I am trying to copy large number of files (100k+, total size 2 TB) from NFS to HDFS. What is the efficient way to do it.
I have tried below options after mounting it to edge node
distcp : Getting Error Caused by:
org.apache.hadoop.tools.mapred.RetriableFileCopyCommand$CopyReadException: java.io.FileNotFoundException:
However the file exists.
I have tried the same on a local file without using NFS mounted location. I was aware of one of the caveat for distcp is, the destination has to be distributed. Does it apply for source as well?

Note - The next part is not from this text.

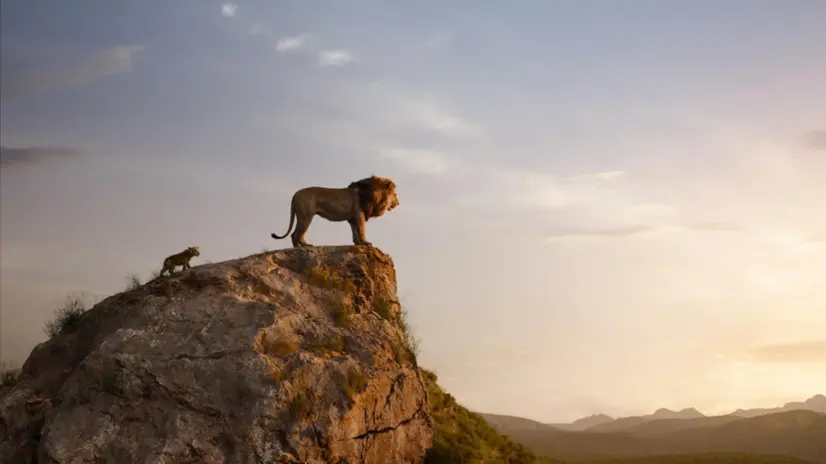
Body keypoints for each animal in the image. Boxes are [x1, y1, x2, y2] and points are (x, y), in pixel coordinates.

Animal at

Or its a bug and have workaround for this ?
distcp command:
hadoop distcp file:/home/<user>/t1/f1.dat hdfs://<hdfs-ip>:8020/user/<user>/t1
Error:
Error: java.io.IOException: org.apache.hadoop.tools.mapred.RetriableFileCopyCommand$CopyReadException: java.io.FileNotFoundException: File file:/home/<user>/t1/f1.dat does not exist
at org.apache.hadoop.tools.mapred.CopyMapper.map(CopyMapper.java:224)

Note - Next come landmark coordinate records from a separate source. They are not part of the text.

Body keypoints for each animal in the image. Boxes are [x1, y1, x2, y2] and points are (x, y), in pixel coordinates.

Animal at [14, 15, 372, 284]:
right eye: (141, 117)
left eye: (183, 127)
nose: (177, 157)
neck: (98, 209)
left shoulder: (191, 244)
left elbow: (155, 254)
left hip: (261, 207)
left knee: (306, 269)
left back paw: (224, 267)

at org.apache.hadoop.tools.mapred.CopyMapper.map(CopyMapper.java:50)
at org.apache.hadoop.mapreduce.Mapper.run(Mapper.java:146)
at org.apache.hadoop.mapred.MapTask.runNewMapper(MapTask.java:796)
at org.apache.hadoop.mapred.MapTask.run(MapTask.java:342)
at org.apache.hadoop.mapred.YarnChild$2.run(YarnChild.java:175)
at java.security.AccessController.doPrivileged(Native Method)
at javax.security.auth.Subject.doAs(Subject.java:422)
at org.apache.hadoop.security.UserGroupInformation.doAs(UserGroupInformation.java:1844)
at org.apache.hadoop.mapred.YarnChild.main(YarnChild.java:169)
Caused by: org.apache.hadoop.tools.mapred.RetriableFileCopyCommand$CopyReadException: java.io.FileNotFoundException: File file:/home/<user>/t1/f1.dat does not exist
... 10 more
In order for distcp
to work, local file should be accessible from all worker nodes within a cluster, either via mount points on every node to access shared NFS location, or by physically copying it to local file system of every node.
Alternatively, hdfs dfs -put
(or -copyFromLocal
) could still work if you increase the heap size of hadoop client:
$ export HADOOP_CLIENT_OPTS="-DXmx4096m $HADOOP_CLIENT_OPTS"
But as you said, the transfer will be slower compared to distcp.